閉店「キャプテン」新たな船出 那珂川で39年愛されたコーヒーハウス

西日本新聞 ふくおか都市圏版

 6月末で39年の歴史に幕を下ろした那珂川市松木の「コーヒーハウス キャプテン」が新たな“船長”を迎え、再出発する。岡本信行さん(68)、千賀子さん(64)夫妻が切り盛りした人気店だったが、調理担当の千賀子さんが体調を崩し、継続が困難になっていた。店を閉じるのは惜しいと後継者を探したところ、市民が会社を設立して引き継ぐことに。屋号はそのまま、メニューや雰囲気も可能な限り残す。今月21日のオープンを目指し、スタッフの訓練など準備が進んでいる。

 岡本さんは大分市出身。水産高校を卒業後、福岡市の漁業会社に就職。底引き漁船の船長として東シナ海でエビやカレイなどの漁に当たった。26歳の時に千賀子さんと社内結婚。給料は良かったが通常で1カ月、長いと3カ月も海で暮らす仕事は肉体的にも精神的にも負担が大きいことから「30歳で退職して陸に上がる」と決めた。

 1980年10月、ちょうど30歳の誕生日に退職。船の中でも自分で入れるほど好きだったコーヒーを仕事にしようと、その数年前から千賀子さんが物件を探していた。土地所有者と協議して建てた店舗は、外観は膨らんだ帆船の帆、内部の天井は船底をイメージした。

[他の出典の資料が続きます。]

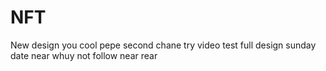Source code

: # NFT
New design 
you
cool pepe
second chane
try video test
full design
sunday date near
whuy
not
follow
near
rear
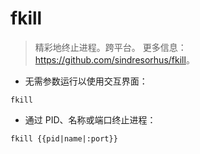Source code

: # fkill

> 精彩地终止进程。跨平台。
> 更多信息：<https://github.com/sindresorhus/fkill>。

- 无需参数运行以使用交互界面：

`fkill`

- 通过 PID、名称或端口终止进程：

`fkill {{pid|name|:port}}`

 オープンは同年11月。店名は船長を務めた岡本さんの経歴から取った。操舵(そうだ)輪を使ったシャンデリアや航海灯、船舶用の救命浮環などで装飾した。当初はコーヒーや、スパゲティ、カレーなど軽食が中心。定食などメニューも増やし、ランチにデートにと人気の店になった。

 ただ、長年の立ち仕事は体への負担も大きかった。「当初のコーヒー中心のメニューに戻すのは難しく、店を閉めるしかなかった」という岡本さん。知人に後継者探しを頼んでいたところ、その話を聞きつけた人物が現れた。

 那珂川市のまちづくり会社「ホーホゥ」社長で、宮崎県日南市の油津商店街の再生に成功したことで知られる木藤亮太さん(44)。4月ごろに閉店の話を知り、後継者探しに協力した。しかし簡単には見つからない。「チェーン店でなく、個性豊かな店は地域の財産」との思いで、友人と一緒に事業継承会社「バトンタッチ」を設立した。

 建物は丈夫で雨漏りもなく、大きな改修の必要がないため店内の雰囲気はほとんど変わらない。バトンタッチが雇用し、店長を務める予定なのが橋本悦子さん(39)。サイホンでのコーヒーの入れ方からカウンターでの立ち居振る舞いまで、岡本さんから厳しく、優しく、「キャプテン流」の指導を受けている。

 オープンは21日の予定。木藤さんは「店をよく知るお客さんと一緒になって、新しいキャプテンを育てていきたい」と力を込めた。